===== RECORDS PROVIDED =====
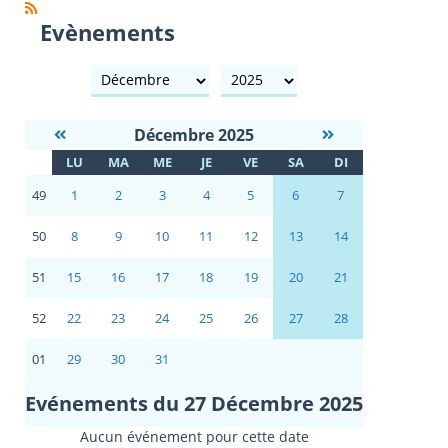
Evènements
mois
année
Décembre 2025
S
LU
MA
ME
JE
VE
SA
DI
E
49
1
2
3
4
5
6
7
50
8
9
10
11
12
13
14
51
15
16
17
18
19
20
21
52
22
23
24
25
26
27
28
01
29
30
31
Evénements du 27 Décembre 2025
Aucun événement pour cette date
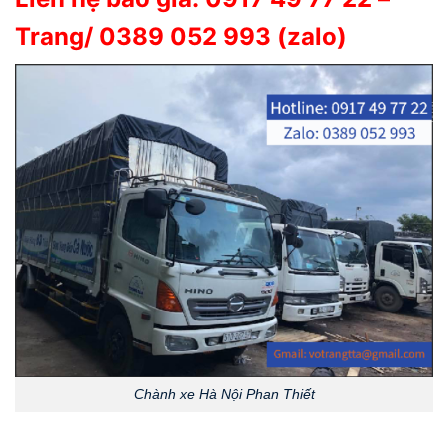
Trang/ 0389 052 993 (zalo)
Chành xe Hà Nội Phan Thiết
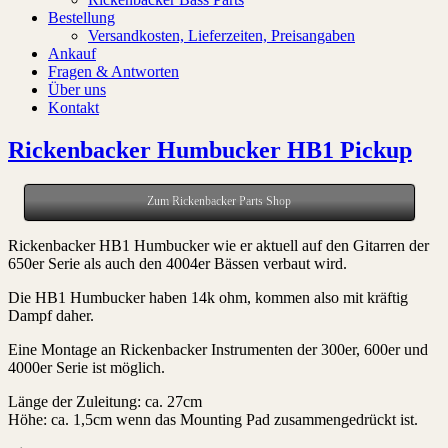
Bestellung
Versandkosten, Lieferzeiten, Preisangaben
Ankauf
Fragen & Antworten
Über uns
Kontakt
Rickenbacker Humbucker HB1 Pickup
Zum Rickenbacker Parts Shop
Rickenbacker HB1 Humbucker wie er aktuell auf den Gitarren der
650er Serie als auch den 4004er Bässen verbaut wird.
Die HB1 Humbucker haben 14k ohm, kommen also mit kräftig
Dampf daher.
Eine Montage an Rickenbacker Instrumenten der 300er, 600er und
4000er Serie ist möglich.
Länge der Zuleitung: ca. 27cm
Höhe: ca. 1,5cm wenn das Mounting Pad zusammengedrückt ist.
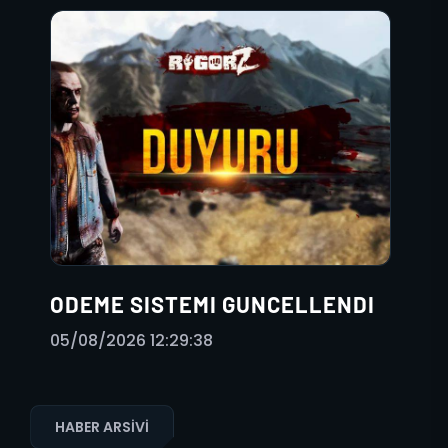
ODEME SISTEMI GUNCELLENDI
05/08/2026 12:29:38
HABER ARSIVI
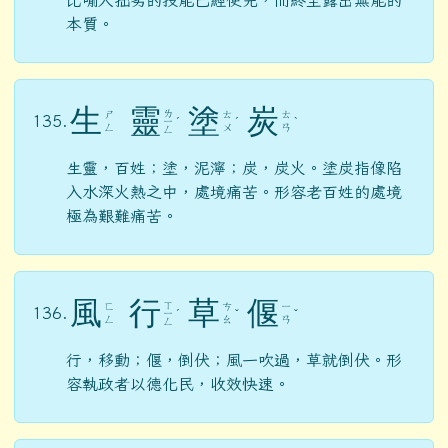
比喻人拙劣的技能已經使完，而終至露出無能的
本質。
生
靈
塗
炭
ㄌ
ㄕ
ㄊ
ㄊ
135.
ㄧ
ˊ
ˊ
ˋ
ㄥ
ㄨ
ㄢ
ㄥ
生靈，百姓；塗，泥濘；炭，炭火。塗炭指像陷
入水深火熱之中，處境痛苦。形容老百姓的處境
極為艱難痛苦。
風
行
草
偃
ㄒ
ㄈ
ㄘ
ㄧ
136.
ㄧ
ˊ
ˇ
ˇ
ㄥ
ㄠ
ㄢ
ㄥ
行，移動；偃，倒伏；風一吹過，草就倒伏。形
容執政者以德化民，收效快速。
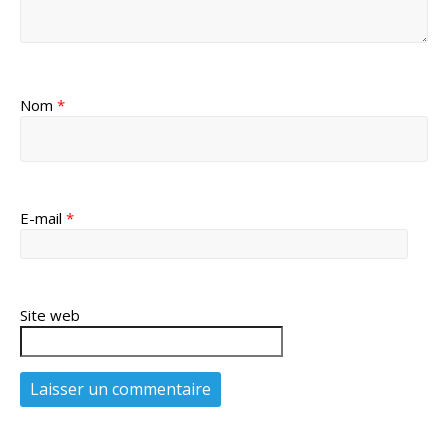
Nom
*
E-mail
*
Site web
=====
• **AIM OF THE TASK**: Copy out every line of text read from the records, word for word, and leave out the picture markers.

• **SOLUTION**:
Evènements
mois
année
Décembre 2025
S
LU
MA
ME
JE
VE
SA
DI
E
49
1
2
3
4
5
6
7
50
8
9
10
11
12
13
14
51
15
16
17
18
19
20
21
52
22
23
24
25
26
27
28
01
29
30
31
Evénements du 27 Décembre 2025
Aucun événement pour cette date
Trang/ 0389 052 993 (zalo)
Chành xe Hà Nội Phan Thiết
Bestellung
Versandkosten, Lieferzeiten, Preisangaben
Ankauf
Fragen & Antworten
Über uns
Kontakt
Rickenbacker Humbucker HB1 Pickup
Zum Rickenbacker Parts Shop
Rickenbacker HB1 Humbucker wie er aktuell auf den Gitarren der
650er Serie als auch den 4004er Bässen verbaut wird.
Die HB1 Humbucker haben 14k ohm, kommen also mit kräftig
Dampf daher.
Eine Montage an Rickenbacker Instrumenten der 300er, 600er und
4000er Serie ist möglich.
Länge der Zuleitung: ca. 27cm
Höhe: ca. 1,5cm wenn das Mounting Pad zusammengedrückt ist.
ODEME SISTEMI GUNCELLENDI
05/08/2026 12:29:38
HABER ARSIVI
比喻人拙劣的技能已經使完，而終至露出無能的
本質。
生
靈
塗
炭
ㄌ
ㄕ
ㄊ
ㄊ
135.
ㄧ
ˊ
ˊ
ˋ
ㄥ
ㄨ
ㄢ
ㄥ
生靈，百姓；塗，泥濘；炭，炭火。塗炭指像陷
入水深火熱之中，處境痛苦。形容老百姓的處境
極為艱難痛苦。
風
行
草
偃
ㄒ
ㄈ
ㄘ
ㄧ
136.
ㄧ
ˊ
ˇ
ˇ
ㄥ
ㄠ
ㄢ
ㄥ
行，移動；偃，倒伏；風一吹過，草就倒伏。形
容執政者以德化民，收效快速。
Nom
*
E-mail
*
Site web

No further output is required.